There is a task: there is a number of boys who want to fight, if number is even, they divide into pairs and who lost - goes home. And they divide into pairs, fight and someone goes home until they get odd number of people. And when finally odd number of people left - everyone fights with every possible enemy. Formula looks like: n(n-1)/2. For example 5 guys - 10 fights.
If the number of guys from the very beginning is odd - the same way of counting: n(n-1)/2.
I've wrote script that counts all possible number of fights, something like this:
function qwe(number) {
if(number % 2) {
return number = number*(number-1)/2
} else {
number = number / 2;
return number + qwe(number)
}
}
console.log(qwe(6));But what to do if I know number of fights and want to know how many people I need for this fightings?
How to execute this function in the opposite way?
You cannot easily reverse this function, at least not entirely.
With three fighters, there will be 3 * (3 - 1) / 2, or 3 fights. With four fighters, there will be 2 fights in the first round and then 1 in the second, for 3 fights. So if we know there are three fights, we don't know if there are three or four fighters. Similarly, qwe (10) is 15 and so is qwe (16).
It's possible -- and in fact it seems likely from my tests (up to n of 1000000) that there are at most two inputs to yield any given output.
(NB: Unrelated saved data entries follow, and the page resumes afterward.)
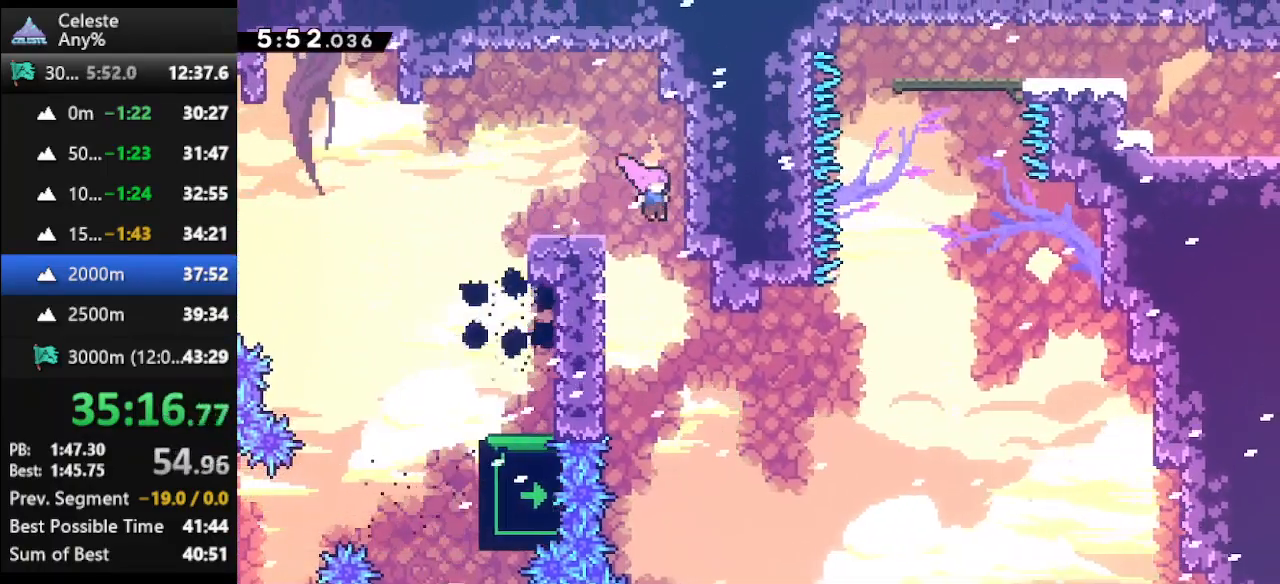
{"keys": [], "events": [[200, "left", "down"], [300, "left", "up"]]}
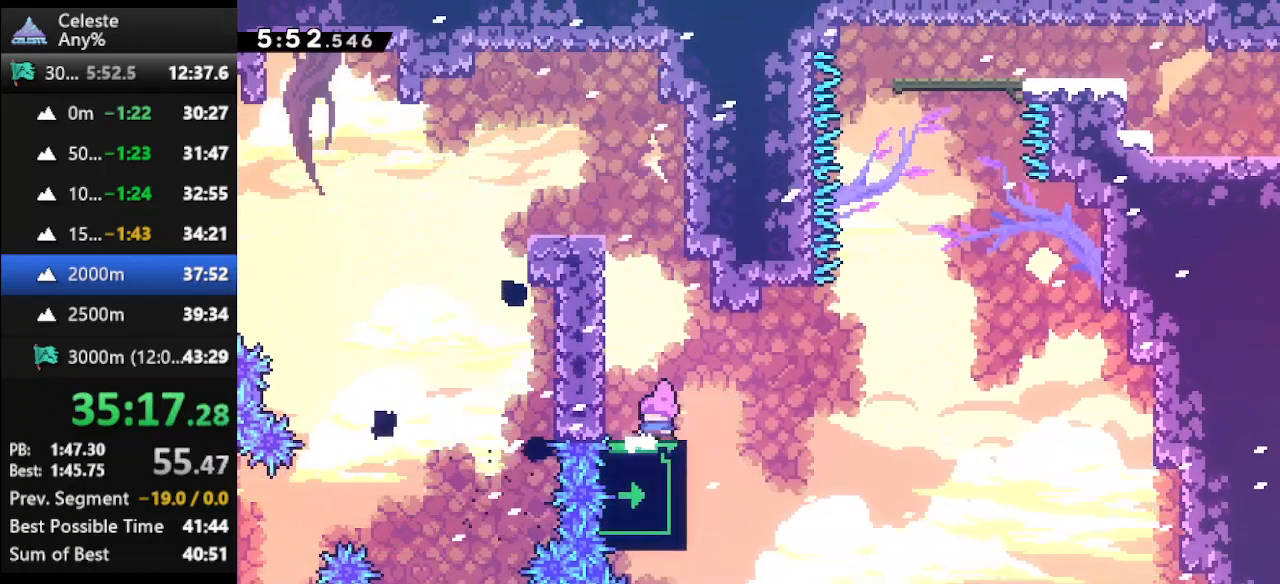
{"keys": ["right", "up"], "events": [[100, "up", "down"], [467, "right", "down"]]}
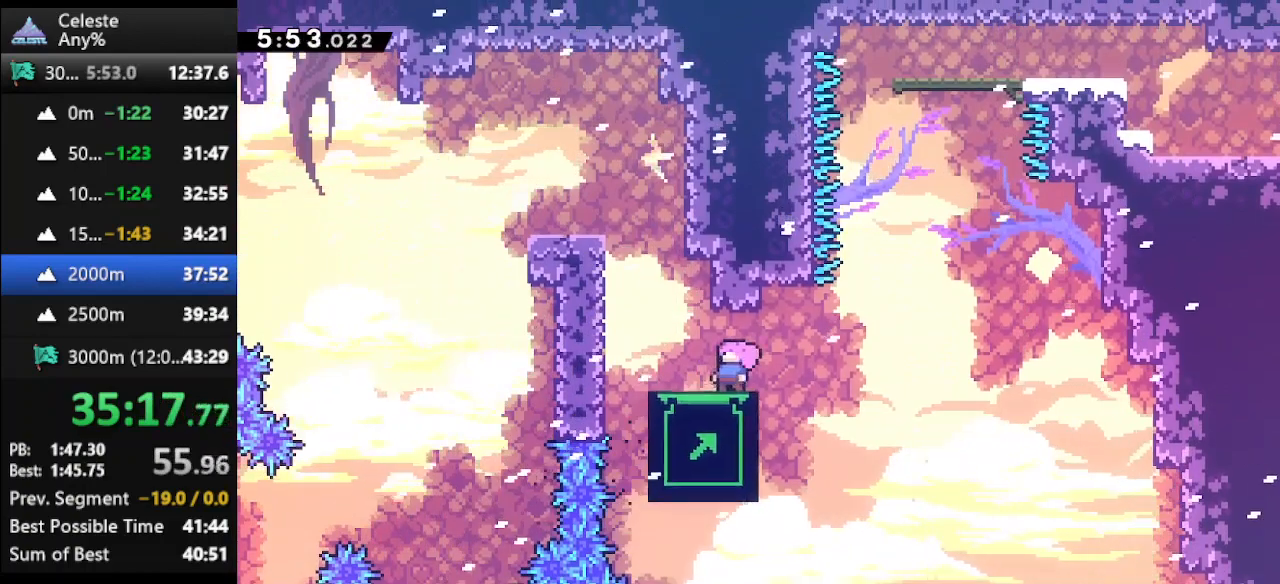
{"keys": ["up"], "events": [[67, "right", "up"]]}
We can find them all through exhaustive search, because it's easy to show that qwe (n) is always at least n - 1, so if we check the answers for all values up to one more than our target, we will have found all those that hit the target. But with a function as chaotic as this, I have a hard time seeing how to improve that exhaustive search. We can easily test the odd-number results, since qwe (n) = n * (n - 1) / 2 and through some simple algebra, we can demonstrate that if qwe (n) == t, then n = (1 + sqrt (1 + 8 * t)) / 2, but testing the recursive step seems much more problematic.